Driving patient centricity by optimizing the patient journey to access across all rare disease programs.
While each rare disease affects less than one person in 2,000 by the EU’s definition, the existence of over 10,000 such conditions means that more than one in 17 may be affected overall. Rare diseases can bring huge quality of life impacts and burdens on patients and their families which need to be taken into account throughout clinical development. On average it takes 5 years for a patient to receive a diagnosis, if a diagnosis is made at all. When there is delayed diagnosis or no diagnosis the patient has no entry into the healthcare system and are often moved from practitioner to practitioner becoming an expert in their own condition. Patient-centric approaches to rare disease drug development are essential, given that patients are often the people who have the most experience with these diseases, where there is often limited knowledge on the condition itself.
In order to address this and keep the patient journey at the center of all we do at Bionical Emas, we have developed a unique approach to rare diseases. This approach consists of 3 core pillars, patient centricity, a customized design and evidence generation.
Rare disease clinical trials can present unique challenges with small patient populations spread over large geographical locations and limited sites with the relevant clinical and research expertise. These challenges can be overcome by engaging with the clinical and patient community as early as possible in the clinical development process and designing a customized operational model that will reduce patient and healthcare professional burden and maximize recruitment and retention.
Engaging with the community, mapping the patient journey and defining patient support needs to reduce patient burden is central to our approach to delivering successful rare disease clinical trials. Bionical Emas are founding members of the Decentralized Trials and Research Alliance and have an established network of specialized partners that we work with to provide customized solutions to rare disease clinical development programs.
Our unique approach to rare disease Early Access Programs (EAPs) consists of three core pillars: patient centricity, a customized design and evidence generation.
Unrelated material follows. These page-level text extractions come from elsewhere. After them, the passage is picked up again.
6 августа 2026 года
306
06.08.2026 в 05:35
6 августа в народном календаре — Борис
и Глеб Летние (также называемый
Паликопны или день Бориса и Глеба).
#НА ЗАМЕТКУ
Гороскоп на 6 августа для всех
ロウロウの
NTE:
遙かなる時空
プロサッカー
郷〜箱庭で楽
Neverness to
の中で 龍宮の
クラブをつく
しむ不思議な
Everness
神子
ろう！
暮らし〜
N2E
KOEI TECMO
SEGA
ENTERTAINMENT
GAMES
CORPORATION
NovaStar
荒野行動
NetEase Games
The team take the time to understand the complexities of each disease area to ensure the patient journey is considered at all stages, so that the delivery of the program can be customized accordingly, keeping the patient at the center of all that we do.
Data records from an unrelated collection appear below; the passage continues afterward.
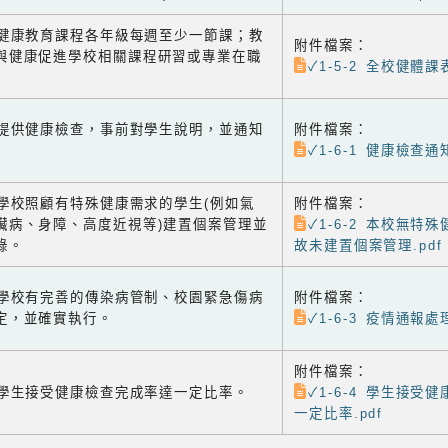
-2 健康教育課程各年級每週至少一節課；教
附件檔案：
與健康促進學校相關課程研習或專業在職
✓1-5-2 全校健體課表
-1 提供健康檢查，事前對學生說明，並通知
附件檔案：
✓1-6-1 健康檢查通知
-2 學校照顧有特殊健康需求的學生(例如氣
附件檔案：
臟病、身障、高度近視等)建置個案管理並
✓1-6-2 本校無特
錄。
故未建置個案管理.pdf
-3 學校有完善的傳染病管制、校園緊急傷病
附件檔案：
定，並確實執行。
✓1-6-3 疫情通報處
附件檔案：
-4 學生接受健康檢查完成率達一定比率。
✓1-6-4 學生接受
一定比率.pdf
Our global Patient Advocacy Team has established relationships within the patient advocacy community who we can partner with to provide guidance on the patient journey and additional resources that may be relevant. For previous EAPs, this has included creating external communication plans, lay language materials, FAQs and training resources for complex treatments.
With an appreciation that clinical data is often limited in the rare disease space, the Rare Disease Team work closely with the Real World Data Team to facilitate engagement with healthcare professionals and patient advocacy groups to obtain input on potential data points and appropriate data collection methods to minimize the potential burden.
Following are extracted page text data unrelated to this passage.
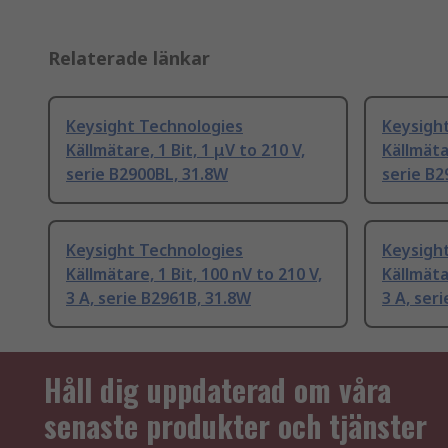
Relaterade länkar
Keysight Technologies
Keysigh
Källmätare, 1 Bit, 1 μV to 210 V,
Källmätar
serie B2900BL, 31.8W
serie B2
Keysight Technologies
Keysigh
Källmätare, 1 Bit, 100 nV to 210 V,
Källmätar
3 A, serie B2961B, 31.8W
3 A, ser
Håll dig uppdaterad om våra
senaste produkter och tjänster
Given the many complexities that surround drug development and access to treatments for rare diseases, there is often a need to consider bioethical questions. To address this need, Bionical Emas has built access to independent bioethical guidance into our rare disease offering.
Our dedicated Rare Disease Team consists of Global Patient Advocacy and Rare Disease Insights Specialists who drive our strong focus on patient centricity and customize clinical development programs, to ensure they are carefully designed to meet the nuances and requirements that a rare disease can present.